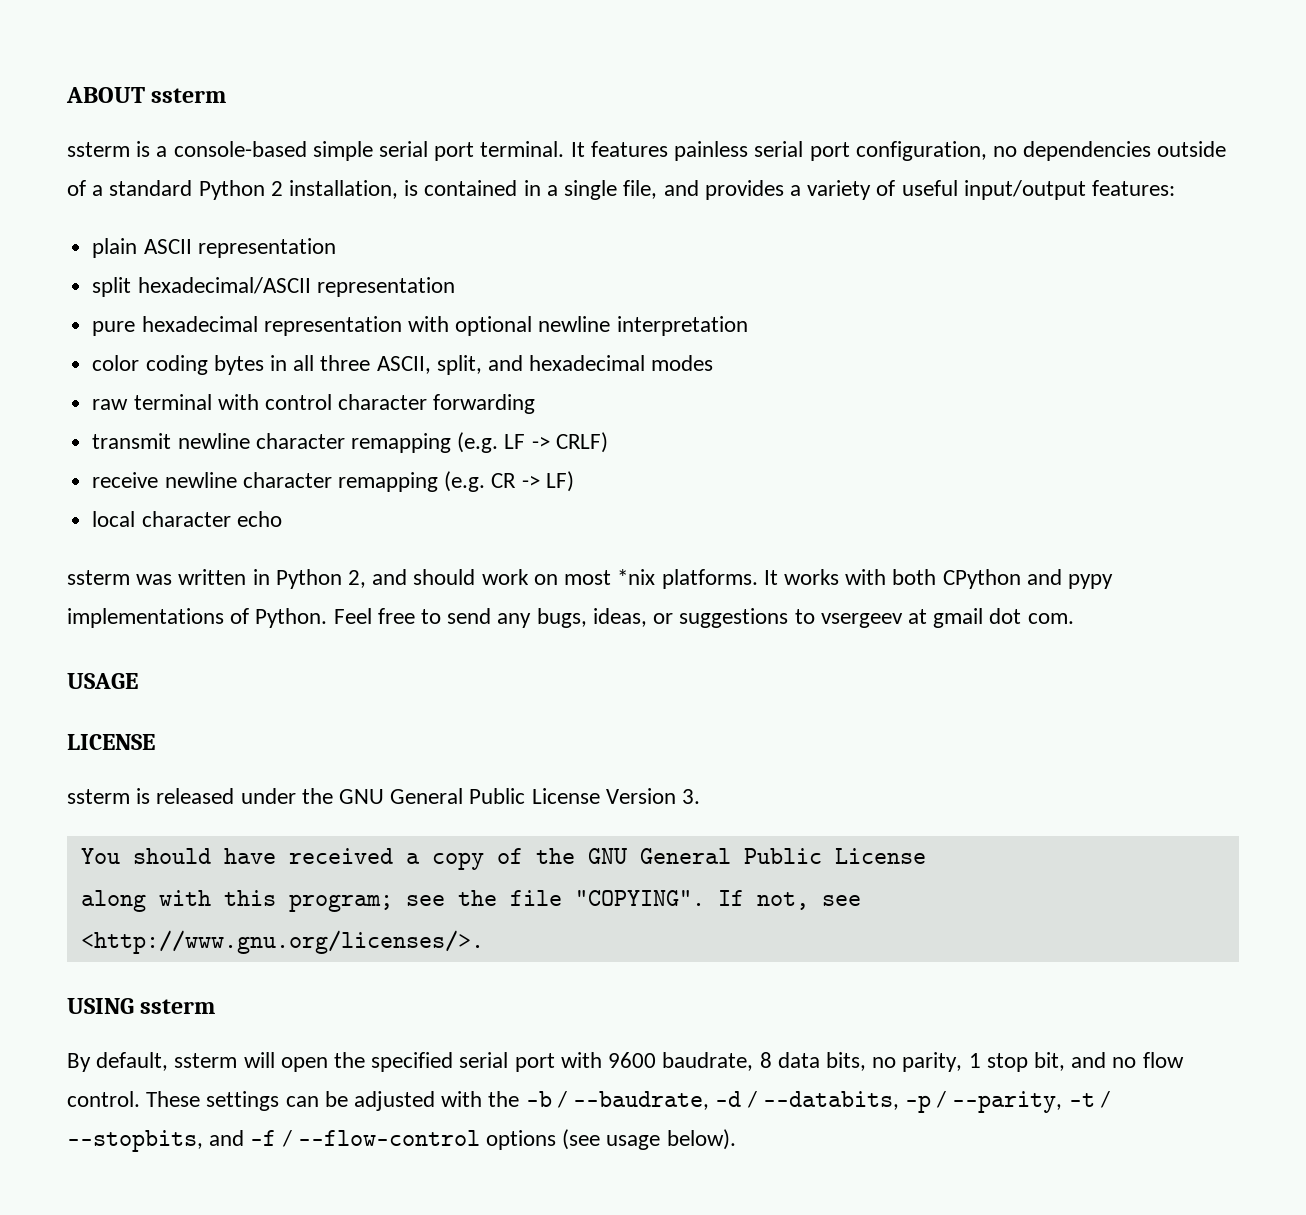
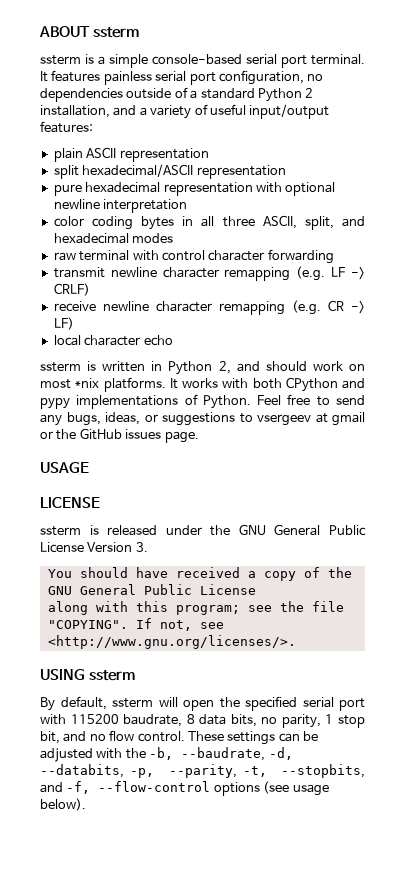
[173,141,373,161] console-based simple -> [109,54,242,68] simple console-based
[404,180,784,200] is contained in a single file, and provides -> [113,105,137,116] and
[136,574,173,585] was -> [87,361,97,371] is
[989,608,1074,624] dot com. -> [40,428,199,443] or the GitHub issues page.
[608,1052,657,1068] 9600 -> [70,714,119,724] 115200
[525,1091,1110,1113] [67,1130,292,1152] -b / --baudrate, -d / --databits, -p / --parity, -t / --stopbits, and -f / -> [149,747,293,761] [40,764,365,778] [40,781,91,794] -b, --baudrate, -d, --databits, -p, --parity, -t, --stopbits, and -f,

# # # # # # #

Repeat the data exactly in full, omitting its pictures.

[173,141,373,161] console-based simple -> [109,54,242,68] simple console-based
[404,180,784,200] is contained in a single file, and provides -> [113,105,137,116] and
[136,574,173,585] was -> [87,361,97,371] is
[989,608,1074,624] dot com. -> [40,428,199,443] or the GitHub issues page.
[608,1052,657,1068] 9600 -> [70,714,119,724] 115200
[525,1091,1110,1113] [67,1130,292,1152] -b / --baudrate, -d / --databits, -p / --parity, -t / --stopbits, and -f / -> [149,747,293,761] [40,764,365,778] [40,781,91,794] -b, --baudrate, -d, --databits, -p, --parity, -t, --stopbits, and -f,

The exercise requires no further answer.